Emily smiled as she headed down the hall to the computer room. She paused as she passed the controlled medication cabinet. Behind a glass panel, several vials of morphine sat stacked on top of one another, placed there by the pharmacist for easy access.

She sat down in the swivel chair and tapped her badge on the computer screen to access Mr. Jones' medical record. She looked down at the face on the plastic rectangle - a photo from her hire date - and studied the smile and the blonde curls she wore ten years ago. It was definitely time for a new badge. She scanned through the list of names on-screen until she found Mr. Jones. Emily placed the cursor on the blank box next to pain level and typed "0" onto the line. She clicked on the green arrow at the top left of the screen to save the information before toggling to a different screen to record Mr. Jones' physical assessment. The computer monitor hummed as Emily typed.

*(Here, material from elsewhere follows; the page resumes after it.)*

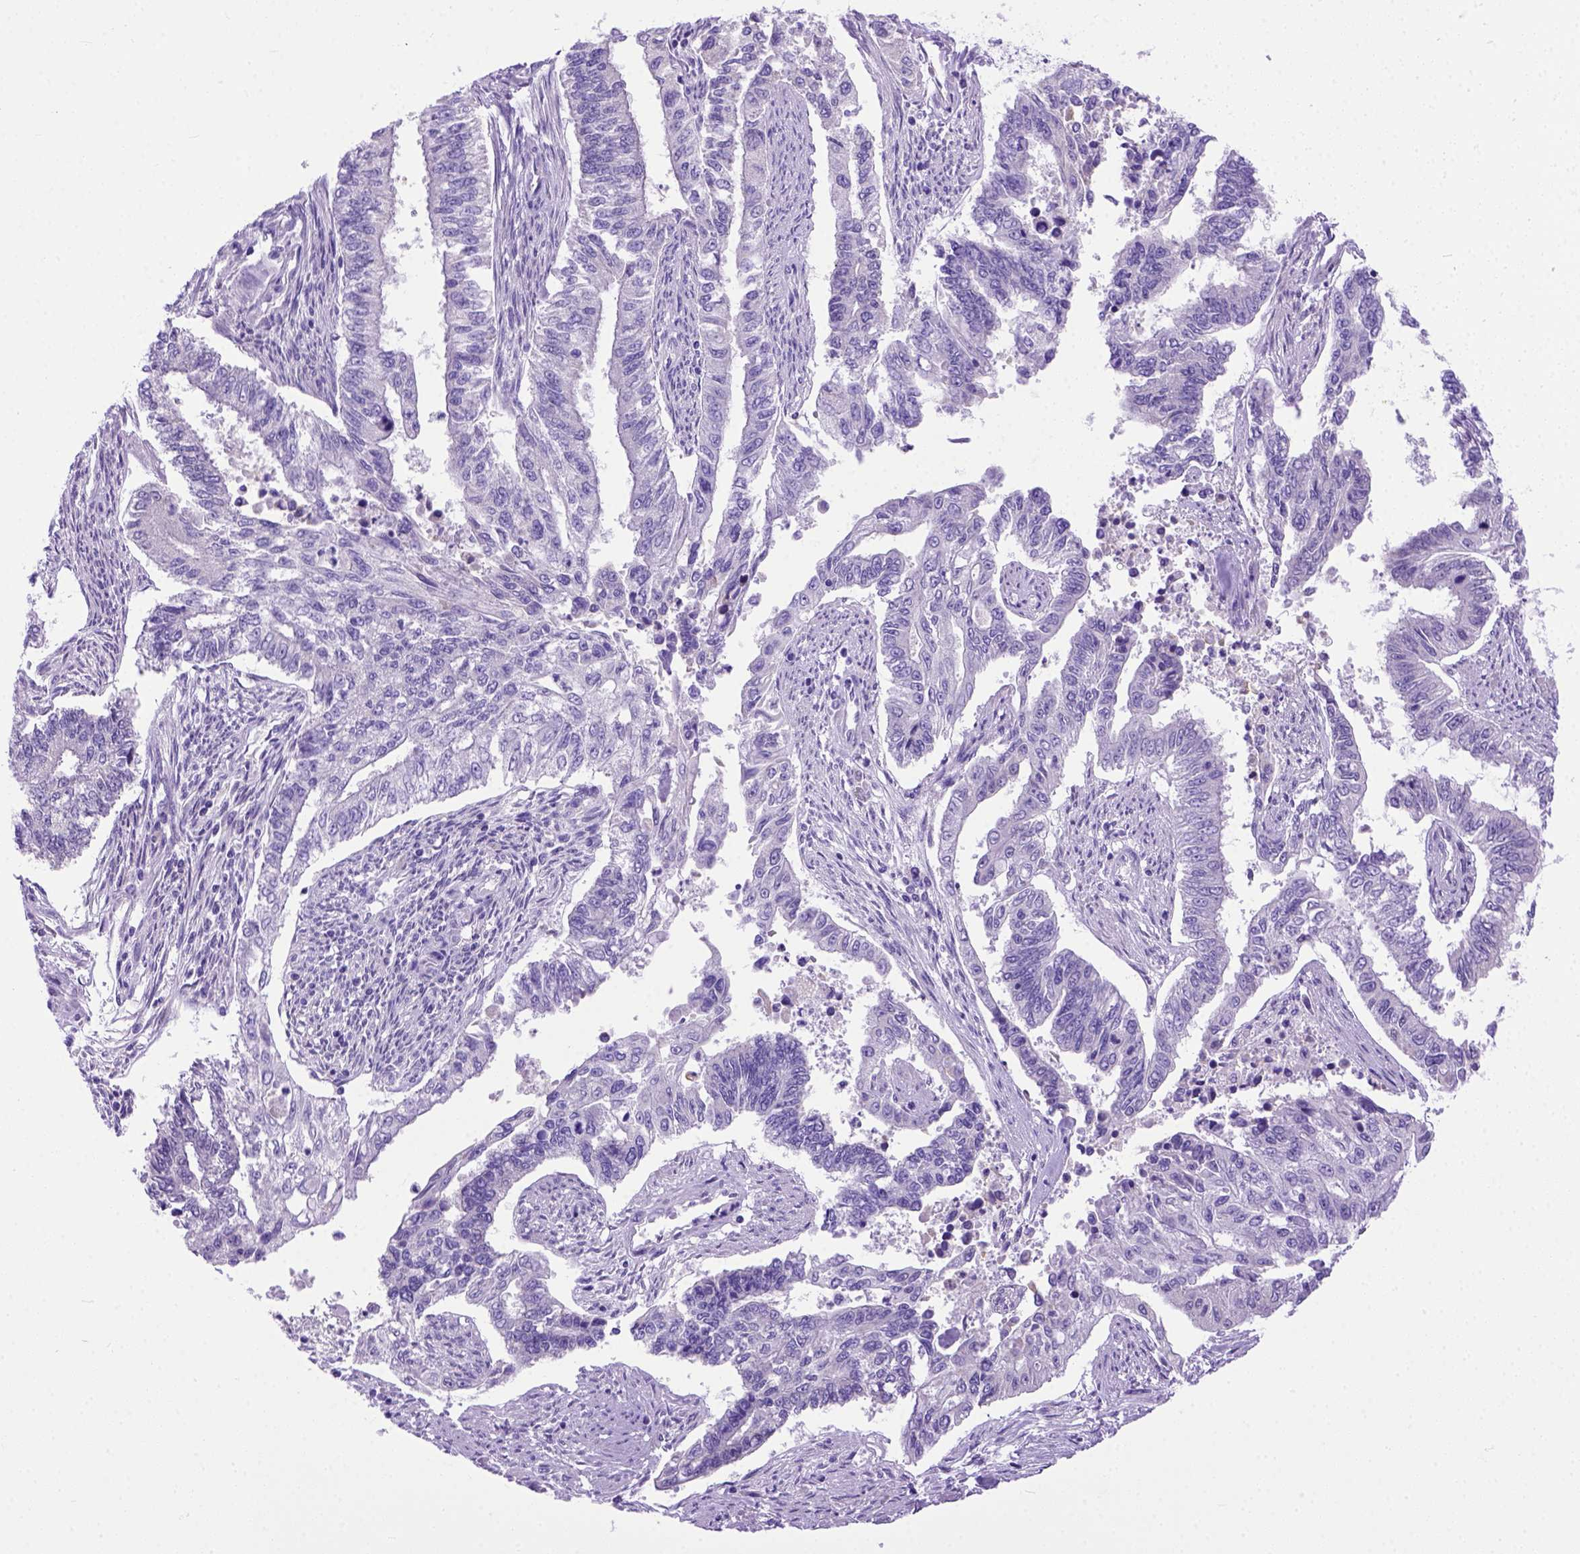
{"staining": {"intensity": "negative", "quantity": "none", "location": "none"}, "tissue": "endometrial cancer", "cell_type": "Tumor cells", "image_type": "cancer", "snomed": [{"axis": "morphology", "description": "Adenocarcinoma, NOS"}, {"axis": "topography", "description": "Uterus"}], "caption": "Immunohistochemistry micrograph of endometrial adenocarcinoma stained for a protein (brown), which demonstrates no expression in tumor cells. Nuclei are stained in blue.", "gene": "ODAD3", "patient": {"sex": "female", "age": 59}}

  1. The phrase, “ the first time it showed enough gumption to stake out its own space,” speaking of the idea of administering morphine for money, is characteristic of the crispness and imagination of the narrative. The thoughts of the nurse were piercing and colorful. The pathos of the patient was moving. Their intersection is very meaningful. His physical pain is at a zero, but she tended to his emotional needs. This is a fantastic piece of writing. .. literary writing. Thank you!

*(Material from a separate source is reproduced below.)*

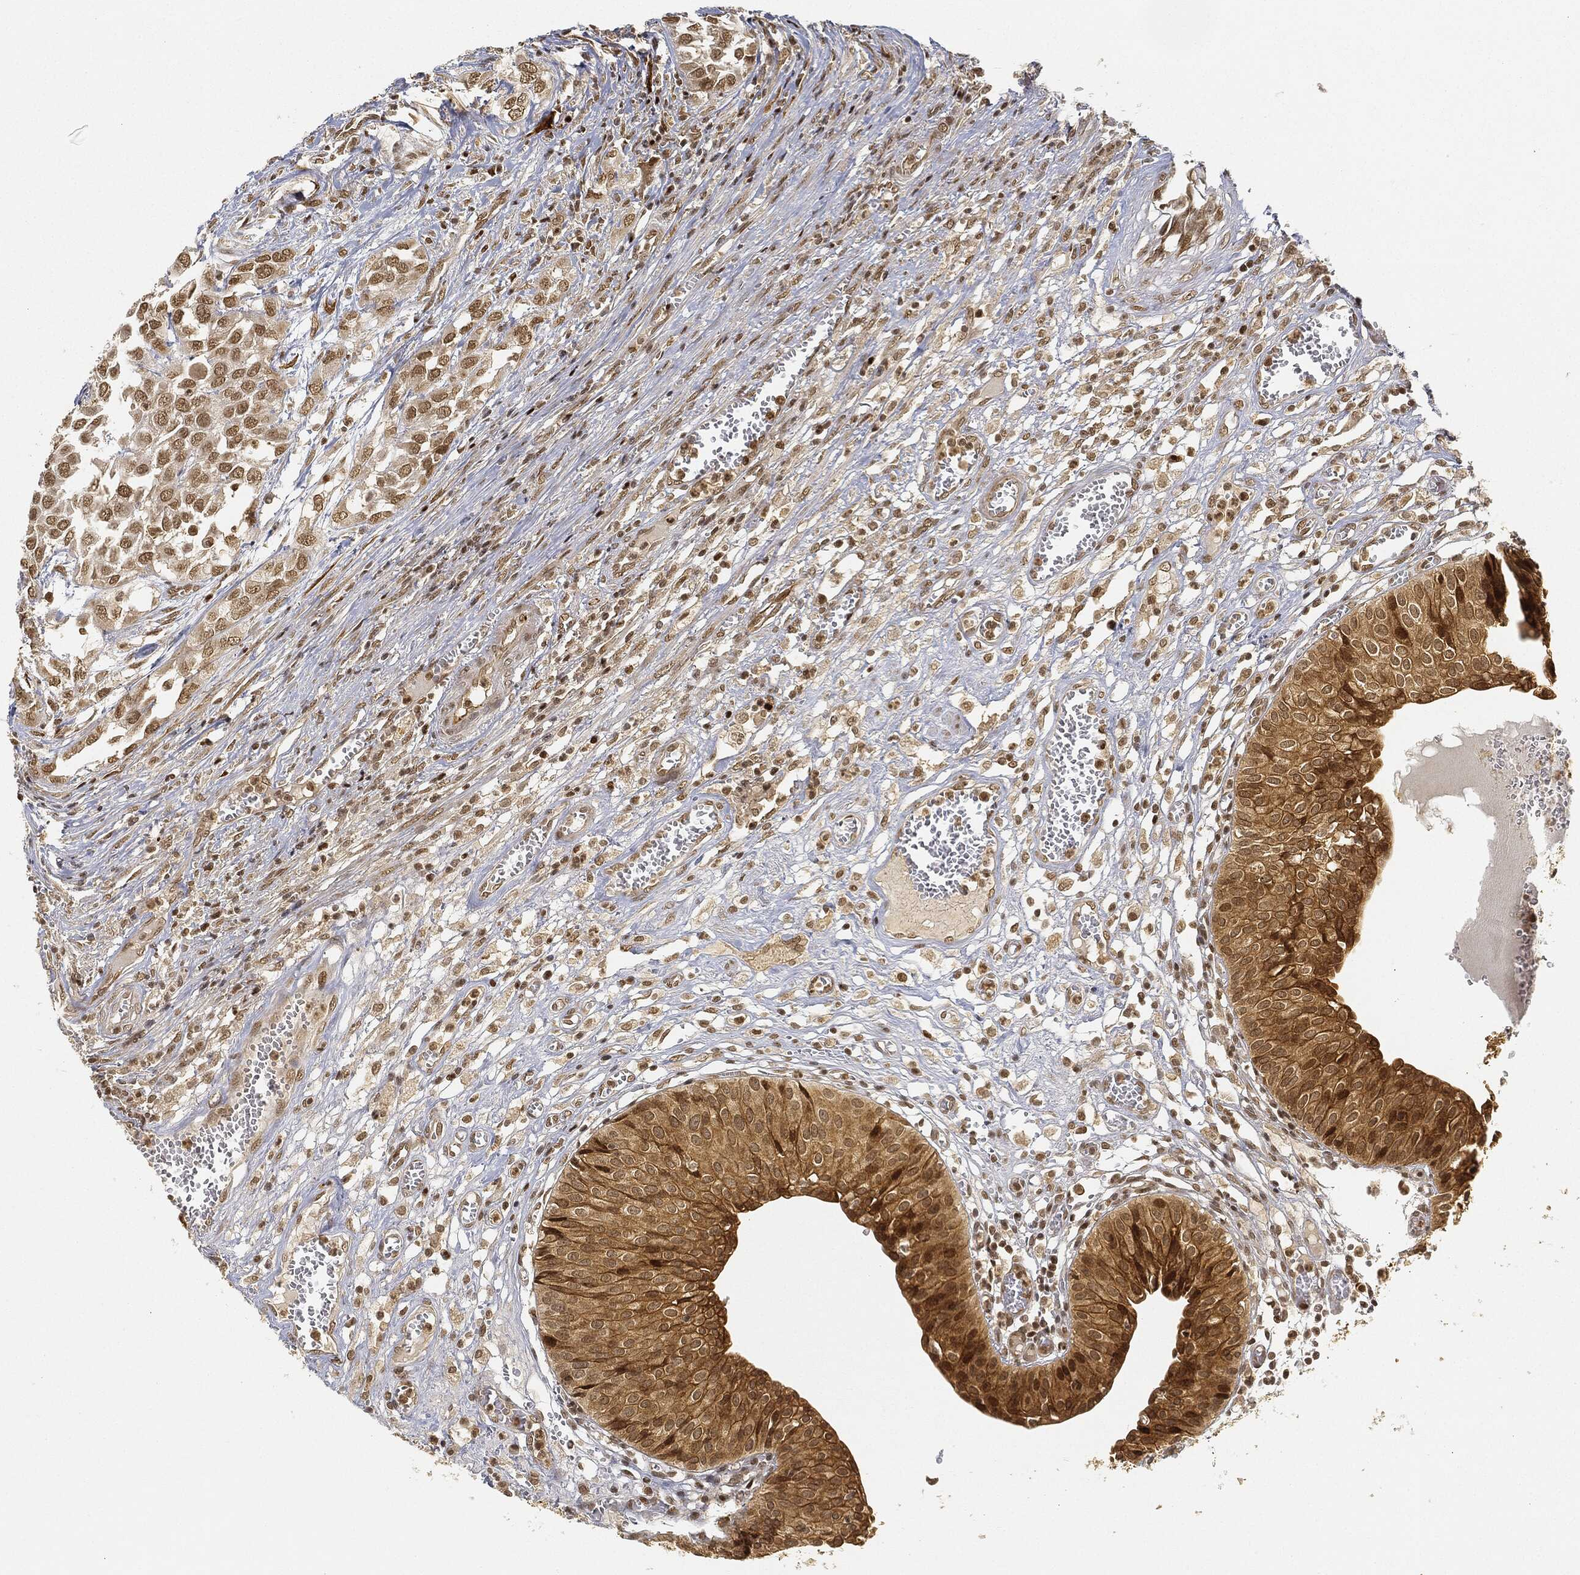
{"staining": {"intensity": "strong", "quantity": "<25%", "location": "cytoplasmic/membranous,nuclear"}, "tissue": "urinary bladder", "cell_type": "Urothelial cells", "image_type": "normal", "snomed": [{"axis": "morphology", "description": "Normal tissue, NOS"}, {"axis": "morphology", "description": "Urothelial carcinoma, NOS"}, {"axis": "morphology", "description": "Urothelial carcinoma, High grade"}, {"axis": "topography", "description": "Urinary bladder"}], "caption": "Brown immunohistochemical staining in normal human urinary bladder reveals strong cytoplasmic/membranous,nuclear staining in approximately <25% of urothelial cells. (Stains: DAB (3,3'-diaminobenzidine) in brown, nuclei in blue, Microscopy: brightfield microscopy at high magnification).", "gene": "CIB1", "patient": {"sex": "male", "age": 57}}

    1. Thank you so much for the nice comments. I'm glad you enjoyed my work.

  2. A beautiful, moving story. Emily questions her motivations for administering morphine. In the end, it is the nurse with the most self doubt who is the most humane. Wonderful, Sarah!

    1. Thank you! I'm so glad you enjoyed my story.

  3. I love the juxtaposition of how she treats pain with opioids in the first half of the story, then - whether she is aware of it or not - treats pain with compassion and connection in the second half.

    (In the 90’s, the drug companies that manufactured opioids made a big push in the US to get “pain” included as the “5th” vital sign. A subjective assessment vs. objective physical observation (for the first four). They gave away so many free lunches to us residents, free travel, fancy hotels and conferences, so much bling, gifts, etc. They wanted us to diagnose and treat the “epidemic of under-treated pain” with their opioids... ...well, those of us in the US, we all know how that ended in the 00’s and beyond…)

    1. Thank you for your kind comments.

  4. “Origin Story” is a gentle tale of a nurse’s uncertainty whether she embarked on her career for the right reasons. At the beginning of the story she appears to have reduced many opiate users to erstwhile dopers, who’ll take morphine for any or no reason – to get high. But the humanity of one patient of long-standing touches her and she appears to revise her opinion. When the patient, Mr. Jones, refuses his morphine, the MC types a “0” next to “pain level” and by this act appeared to vindicate the lives of both Jones and herself. A very thoughtful story, Sarah; are you a nurse? I ask because you seem to have such a profound insight into your characters.

    1. Thank you for taking the time to read my story. I appreciate your comments and thoughts into my work.

  5. A beautifully told story rendered in perfect prose and not afraid to tackle the biggest issues in life (and death). I found this story bold, moving, sad, but compassionate, redeeming and a joy to read.

    1. Thank you so much! I love when people find something in my words that is moving. That is the best compliment.